Page excerpt:
[Start of section]

Earned Sick Leave is a Commonsense and Urgently Needed Policy

You wake up with a fever over 100 degrees. You are achy and sneezing and you know you need to see a doctor. But, you are scheduled to work an 8-hour shift that day. If you call in sick, you will lose the money you had put aside for this week’s groceries. What do you do?

Close to 6 million Californians have to struggle with this type of no-win situation when they or a family member is ill. In our state, a vast majority of low-wage hourly workers don’t have the opportunity to earn even an hour of paid sick leave.  But, that could change if Assembly Bill 1522 is passed and signed into law. AB 1522 would allow all California workers the opportunity to earn an hour of paid sick leave for every 30 hours worked, whether they are part or full time employees. Workers will be allowed to aggregate those hours for up to 3 days, or 24 hours, of earned sick leave every year.

As a single mom, I know the pressures that working parents face at the workplace and at home.  It’s hard enough when I am sick, but the challenges grow when it’s my kids that are ill. Keeping your son or daughter home for the day from school requires child care if you’re expected to be at work. If you can’t get that day off from work, your kid is going to school sick, potentially spreading the flu or cold to others in their class. And if you’re not able to take the day off to care for your child at home, chances are you’re not going to be able to get them in to see your family doctor, increasing the possibility that you use the emergency room as a substitute for primary care. Studies confirm that parents without sick leave are five times more likely to rely on emergency room services for their sick child. What’s the cost nationwide for these very preventable emergency room visits on our health care system? It’s $1.3 billion annually.

[End of section]

Exercise directions:
Please write out the stretch of the earned sick leave essay from "Close to 6 million" through "leave every year.", substituting "state residents" for "Californians".

Recorded data:

[Start of section]

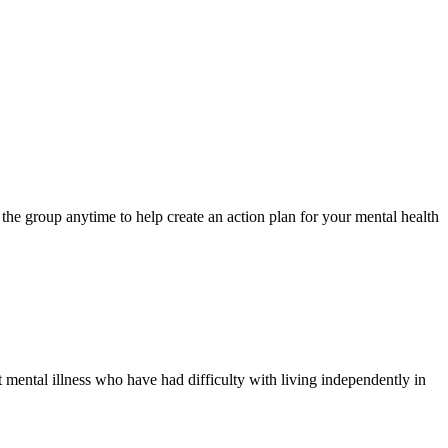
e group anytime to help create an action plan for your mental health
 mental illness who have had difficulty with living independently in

[End of section]
[Start of section]

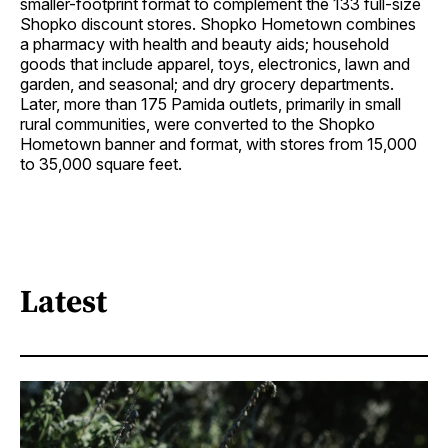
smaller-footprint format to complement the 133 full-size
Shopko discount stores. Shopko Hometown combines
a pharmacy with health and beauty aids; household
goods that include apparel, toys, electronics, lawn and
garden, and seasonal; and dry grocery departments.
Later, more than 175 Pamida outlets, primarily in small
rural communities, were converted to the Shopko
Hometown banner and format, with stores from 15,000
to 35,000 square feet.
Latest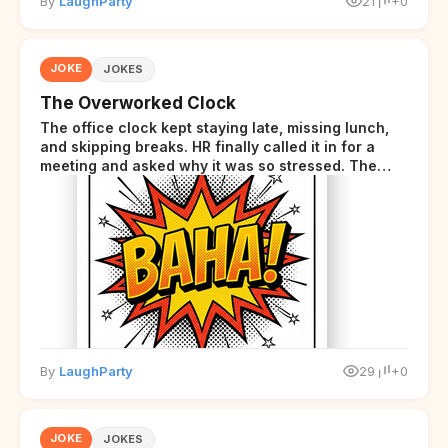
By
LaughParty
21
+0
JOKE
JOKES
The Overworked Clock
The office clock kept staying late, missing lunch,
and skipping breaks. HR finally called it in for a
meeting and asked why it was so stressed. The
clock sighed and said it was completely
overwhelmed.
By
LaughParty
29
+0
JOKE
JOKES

[End of section]

Result:
Close to 6 million state residents have to struggle with this type of no-win situation when they or a family member is ill. In our state, a vast majority of low-wage hourly workers don’t have the opportunity to earn even an hour of paid sick leave.  But, that could change if Assembly Bill 1522 is passed and signed into law. AB 1522 would allow all California workers the opportunity to earn an hour of paid sick leave for every 30 hours worked, whether they are part or full time employees. Workers will be allowed to aggregate those hours for up to 3 days, or 24 hours, of earned sick leave every year.